A social drama is “a spontaneous unit of social process and a fact of everyone’s experience in every human society” (Turner 1980:149). Social dramas occur within a group that shares values and interests and has a shared common history (Turner 1980:149). This drama can be broken into four acts.
This drama can be broken into four acts. The first act is a rupture in social relations, or breach. The second act is a crisis that cannot be handled by normal strategies. The third act is a remedy to the initial problem, or redress and the re-establishment of social relations.
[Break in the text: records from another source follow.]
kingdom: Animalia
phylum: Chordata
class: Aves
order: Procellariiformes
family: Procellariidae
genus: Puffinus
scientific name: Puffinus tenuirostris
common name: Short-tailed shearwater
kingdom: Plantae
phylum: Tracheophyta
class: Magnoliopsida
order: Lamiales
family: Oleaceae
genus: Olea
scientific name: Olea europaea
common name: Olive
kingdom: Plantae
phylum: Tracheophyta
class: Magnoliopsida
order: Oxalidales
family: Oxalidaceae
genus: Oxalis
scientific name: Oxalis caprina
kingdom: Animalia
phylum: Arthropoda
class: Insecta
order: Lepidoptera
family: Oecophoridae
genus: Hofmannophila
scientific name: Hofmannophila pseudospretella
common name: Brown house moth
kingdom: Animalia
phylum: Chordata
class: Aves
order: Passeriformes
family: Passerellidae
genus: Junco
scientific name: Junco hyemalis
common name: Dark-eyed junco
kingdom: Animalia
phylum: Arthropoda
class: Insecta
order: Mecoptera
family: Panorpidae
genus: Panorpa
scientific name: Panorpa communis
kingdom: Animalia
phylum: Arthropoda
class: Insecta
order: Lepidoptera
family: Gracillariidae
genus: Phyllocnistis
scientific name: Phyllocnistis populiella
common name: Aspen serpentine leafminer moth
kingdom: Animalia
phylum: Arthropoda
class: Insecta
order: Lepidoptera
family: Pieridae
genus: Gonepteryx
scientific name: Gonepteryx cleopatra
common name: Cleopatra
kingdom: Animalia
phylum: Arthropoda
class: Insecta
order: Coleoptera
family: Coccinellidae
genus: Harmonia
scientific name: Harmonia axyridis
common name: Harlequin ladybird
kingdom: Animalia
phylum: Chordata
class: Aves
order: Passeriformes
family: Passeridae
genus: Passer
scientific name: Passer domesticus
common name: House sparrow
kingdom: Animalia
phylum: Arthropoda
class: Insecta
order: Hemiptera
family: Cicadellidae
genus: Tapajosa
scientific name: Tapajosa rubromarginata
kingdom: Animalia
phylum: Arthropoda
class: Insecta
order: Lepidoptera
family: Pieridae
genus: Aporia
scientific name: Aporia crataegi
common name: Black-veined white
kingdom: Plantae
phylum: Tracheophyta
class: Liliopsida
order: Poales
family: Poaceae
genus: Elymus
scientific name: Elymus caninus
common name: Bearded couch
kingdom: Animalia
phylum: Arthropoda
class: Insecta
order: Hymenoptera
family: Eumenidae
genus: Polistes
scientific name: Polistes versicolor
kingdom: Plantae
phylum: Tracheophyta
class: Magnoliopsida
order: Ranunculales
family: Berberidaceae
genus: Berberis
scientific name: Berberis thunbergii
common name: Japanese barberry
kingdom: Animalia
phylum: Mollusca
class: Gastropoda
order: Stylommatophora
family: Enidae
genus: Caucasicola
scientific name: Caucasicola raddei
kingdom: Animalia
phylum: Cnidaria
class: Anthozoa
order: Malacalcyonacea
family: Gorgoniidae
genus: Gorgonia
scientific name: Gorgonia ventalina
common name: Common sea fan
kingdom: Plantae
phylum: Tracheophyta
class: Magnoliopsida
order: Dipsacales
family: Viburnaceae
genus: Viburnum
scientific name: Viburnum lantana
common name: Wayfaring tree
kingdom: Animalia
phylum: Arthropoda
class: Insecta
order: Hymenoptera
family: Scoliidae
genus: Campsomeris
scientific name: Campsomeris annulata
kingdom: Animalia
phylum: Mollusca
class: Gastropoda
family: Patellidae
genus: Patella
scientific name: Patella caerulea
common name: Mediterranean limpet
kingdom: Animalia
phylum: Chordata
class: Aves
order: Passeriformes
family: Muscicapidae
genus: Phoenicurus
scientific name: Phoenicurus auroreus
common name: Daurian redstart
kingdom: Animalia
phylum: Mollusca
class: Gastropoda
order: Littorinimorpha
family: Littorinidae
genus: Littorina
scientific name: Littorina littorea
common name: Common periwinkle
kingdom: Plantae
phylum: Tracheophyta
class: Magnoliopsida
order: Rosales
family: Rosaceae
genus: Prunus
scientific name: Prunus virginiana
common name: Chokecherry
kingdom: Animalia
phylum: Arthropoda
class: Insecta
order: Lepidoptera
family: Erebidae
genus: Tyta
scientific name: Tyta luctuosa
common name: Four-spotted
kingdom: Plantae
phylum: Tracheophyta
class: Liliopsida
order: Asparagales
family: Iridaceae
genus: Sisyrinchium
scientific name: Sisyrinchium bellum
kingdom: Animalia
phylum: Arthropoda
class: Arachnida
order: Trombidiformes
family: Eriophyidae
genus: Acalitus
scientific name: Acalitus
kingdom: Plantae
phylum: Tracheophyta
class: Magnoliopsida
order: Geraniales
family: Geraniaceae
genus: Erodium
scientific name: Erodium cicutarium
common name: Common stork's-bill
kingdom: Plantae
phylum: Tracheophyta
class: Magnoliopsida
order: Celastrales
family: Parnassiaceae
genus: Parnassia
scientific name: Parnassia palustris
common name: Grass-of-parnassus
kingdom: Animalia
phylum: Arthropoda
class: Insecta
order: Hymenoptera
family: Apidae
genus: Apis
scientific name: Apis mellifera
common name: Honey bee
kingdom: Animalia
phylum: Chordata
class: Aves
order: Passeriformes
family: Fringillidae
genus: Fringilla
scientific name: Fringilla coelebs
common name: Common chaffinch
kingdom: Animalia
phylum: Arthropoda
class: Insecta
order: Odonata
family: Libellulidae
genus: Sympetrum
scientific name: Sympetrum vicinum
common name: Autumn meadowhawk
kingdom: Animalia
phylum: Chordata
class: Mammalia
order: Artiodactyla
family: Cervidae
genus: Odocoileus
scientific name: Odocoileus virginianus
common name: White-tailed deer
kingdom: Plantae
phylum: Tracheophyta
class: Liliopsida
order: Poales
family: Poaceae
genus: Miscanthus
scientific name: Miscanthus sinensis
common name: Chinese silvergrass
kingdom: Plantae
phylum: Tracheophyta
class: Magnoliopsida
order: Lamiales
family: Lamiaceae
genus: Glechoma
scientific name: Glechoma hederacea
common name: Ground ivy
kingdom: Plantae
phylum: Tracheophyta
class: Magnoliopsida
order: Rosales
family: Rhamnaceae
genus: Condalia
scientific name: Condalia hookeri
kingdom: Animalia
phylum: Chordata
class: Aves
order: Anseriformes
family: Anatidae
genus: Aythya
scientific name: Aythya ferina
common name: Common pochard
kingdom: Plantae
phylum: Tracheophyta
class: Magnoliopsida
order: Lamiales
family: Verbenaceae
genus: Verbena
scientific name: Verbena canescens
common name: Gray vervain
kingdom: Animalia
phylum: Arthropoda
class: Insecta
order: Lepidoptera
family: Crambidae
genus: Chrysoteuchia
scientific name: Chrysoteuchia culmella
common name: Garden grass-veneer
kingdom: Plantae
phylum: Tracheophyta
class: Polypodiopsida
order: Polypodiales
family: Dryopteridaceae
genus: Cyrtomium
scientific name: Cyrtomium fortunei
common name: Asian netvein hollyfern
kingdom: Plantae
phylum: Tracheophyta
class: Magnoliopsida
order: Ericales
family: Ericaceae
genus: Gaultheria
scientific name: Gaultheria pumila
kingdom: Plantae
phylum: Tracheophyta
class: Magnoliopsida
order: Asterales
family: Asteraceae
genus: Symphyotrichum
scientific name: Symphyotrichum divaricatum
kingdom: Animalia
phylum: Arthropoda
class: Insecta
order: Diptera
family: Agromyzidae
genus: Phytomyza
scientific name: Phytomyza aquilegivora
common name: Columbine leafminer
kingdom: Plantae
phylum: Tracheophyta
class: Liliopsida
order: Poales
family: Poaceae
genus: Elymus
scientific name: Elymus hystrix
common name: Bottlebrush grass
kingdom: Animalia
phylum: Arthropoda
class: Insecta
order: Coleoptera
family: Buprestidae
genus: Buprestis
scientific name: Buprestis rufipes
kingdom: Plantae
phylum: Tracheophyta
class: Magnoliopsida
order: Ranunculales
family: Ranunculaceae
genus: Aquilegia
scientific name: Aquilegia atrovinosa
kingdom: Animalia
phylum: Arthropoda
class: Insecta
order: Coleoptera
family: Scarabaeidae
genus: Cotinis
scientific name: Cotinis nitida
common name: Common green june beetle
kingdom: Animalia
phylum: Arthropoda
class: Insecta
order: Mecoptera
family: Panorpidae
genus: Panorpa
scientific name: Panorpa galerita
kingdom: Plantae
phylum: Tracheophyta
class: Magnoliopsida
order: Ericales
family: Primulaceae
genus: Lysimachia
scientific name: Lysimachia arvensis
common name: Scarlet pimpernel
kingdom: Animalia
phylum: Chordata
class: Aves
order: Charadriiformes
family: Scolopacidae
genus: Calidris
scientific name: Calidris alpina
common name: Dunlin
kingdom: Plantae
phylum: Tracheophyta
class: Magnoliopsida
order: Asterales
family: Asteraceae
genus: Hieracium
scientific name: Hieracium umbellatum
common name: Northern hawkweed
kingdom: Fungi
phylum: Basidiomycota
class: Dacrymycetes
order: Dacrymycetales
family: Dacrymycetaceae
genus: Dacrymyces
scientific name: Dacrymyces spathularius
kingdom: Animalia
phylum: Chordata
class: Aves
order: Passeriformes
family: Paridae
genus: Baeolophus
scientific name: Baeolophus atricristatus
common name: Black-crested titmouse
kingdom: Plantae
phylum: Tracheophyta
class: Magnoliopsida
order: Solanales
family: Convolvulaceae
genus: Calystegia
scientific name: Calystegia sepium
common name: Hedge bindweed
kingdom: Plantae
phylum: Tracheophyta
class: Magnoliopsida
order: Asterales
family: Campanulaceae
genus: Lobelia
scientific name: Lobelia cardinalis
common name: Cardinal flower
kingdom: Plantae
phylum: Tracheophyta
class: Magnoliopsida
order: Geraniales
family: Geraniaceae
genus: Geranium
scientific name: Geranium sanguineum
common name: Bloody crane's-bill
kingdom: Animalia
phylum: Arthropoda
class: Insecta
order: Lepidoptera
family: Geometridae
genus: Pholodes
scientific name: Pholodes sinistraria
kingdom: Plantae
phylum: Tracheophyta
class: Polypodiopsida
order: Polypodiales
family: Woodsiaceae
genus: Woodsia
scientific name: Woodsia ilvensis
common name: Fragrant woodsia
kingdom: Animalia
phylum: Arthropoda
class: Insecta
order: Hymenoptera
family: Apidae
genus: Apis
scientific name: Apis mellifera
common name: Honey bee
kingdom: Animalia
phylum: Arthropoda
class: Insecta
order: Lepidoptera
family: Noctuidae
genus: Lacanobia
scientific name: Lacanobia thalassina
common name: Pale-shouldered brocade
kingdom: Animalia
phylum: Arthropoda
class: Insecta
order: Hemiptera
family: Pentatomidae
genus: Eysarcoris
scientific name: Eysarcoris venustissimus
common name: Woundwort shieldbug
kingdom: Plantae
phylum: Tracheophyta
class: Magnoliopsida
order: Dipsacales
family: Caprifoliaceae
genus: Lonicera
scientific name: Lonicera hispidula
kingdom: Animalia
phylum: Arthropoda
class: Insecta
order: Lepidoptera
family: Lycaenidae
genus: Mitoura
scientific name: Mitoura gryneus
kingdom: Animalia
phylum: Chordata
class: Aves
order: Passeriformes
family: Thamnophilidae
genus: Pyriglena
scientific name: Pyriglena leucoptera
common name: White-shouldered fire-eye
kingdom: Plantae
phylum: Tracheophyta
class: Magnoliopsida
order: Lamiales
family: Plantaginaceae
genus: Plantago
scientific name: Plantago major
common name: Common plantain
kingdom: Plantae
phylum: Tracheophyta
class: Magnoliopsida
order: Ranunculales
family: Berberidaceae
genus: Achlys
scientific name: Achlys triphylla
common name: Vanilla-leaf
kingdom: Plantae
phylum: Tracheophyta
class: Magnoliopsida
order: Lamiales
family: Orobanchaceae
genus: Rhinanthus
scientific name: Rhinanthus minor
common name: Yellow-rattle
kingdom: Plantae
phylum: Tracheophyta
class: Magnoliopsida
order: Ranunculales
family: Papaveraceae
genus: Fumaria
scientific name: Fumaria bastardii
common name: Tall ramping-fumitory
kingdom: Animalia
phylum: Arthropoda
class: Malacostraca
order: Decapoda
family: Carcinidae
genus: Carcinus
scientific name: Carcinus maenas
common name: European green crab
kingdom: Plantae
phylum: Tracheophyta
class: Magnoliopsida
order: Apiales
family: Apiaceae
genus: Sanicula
Thick Description is a term Geertz borrowed from Gilbert Ryle to describe and define the aim of interpretive anthropology. He argues that social Anthropology is based on ethnography, or the study of culture. Culture consists of the symbols that guide community behavior. Symbols obtain meaning from the role which they play in the patterned behavior of social life. Culture and behavior cannot be studied separately because they are intertwined. By analyzing the whole of culture as well as its constituent parts, one develops a “thick description” which details the mental processes and reasoning of the natives. Thick description, however, is an interpretation of what the natives are thinking made by an outsider who cannot think like a native but is guided by anthropological theory (Geertz 1973d; see also Tongs 1993). To illustrate thick description, Geertz uses Ryle’s example which discusses the difference between a “blink” and a “wink.” One, a blink, is an involuntary twitch –requiring only a ‘thin’ description of eye movement– and the other, a wink, is a conspiratorial signal to a friend–which must be interpreted through ‘thick’ description. While the physical movements involved in each are identical, each has a distinct meaning “as anyone unfortunate enough to have had the first taken for the second knows” (Geertz 1973d:6). A wink is a special form of communication which consists of several characteristics: it is deliberate; to someone in particular; to impart a particular message; according to a socially established code; and without the knowledge of the other members of the group of which the winker and winkee are a part. In addition, the wink can be a parody of someone else’s wink or an attempt to lead others to believe that a conspiracy of sorts is occuring. Each type of wink can be considered to be a separate cultural category (Geertz 1973d:6-7). The combination of the blink and the types of winks discussed above (and those that lie between them) produce “a stratified hierarchy of meaningful structures” (Geertz 1973d:7) in which winks and twitches are produced and interpreted. This, Geertz argues, is the object of ethnography: to decipher this hierarchy of cultural categories. Thick description, therefore, is a description of the particular form of communication used, like a parody of someone else’s wink or a conspiratorial wink.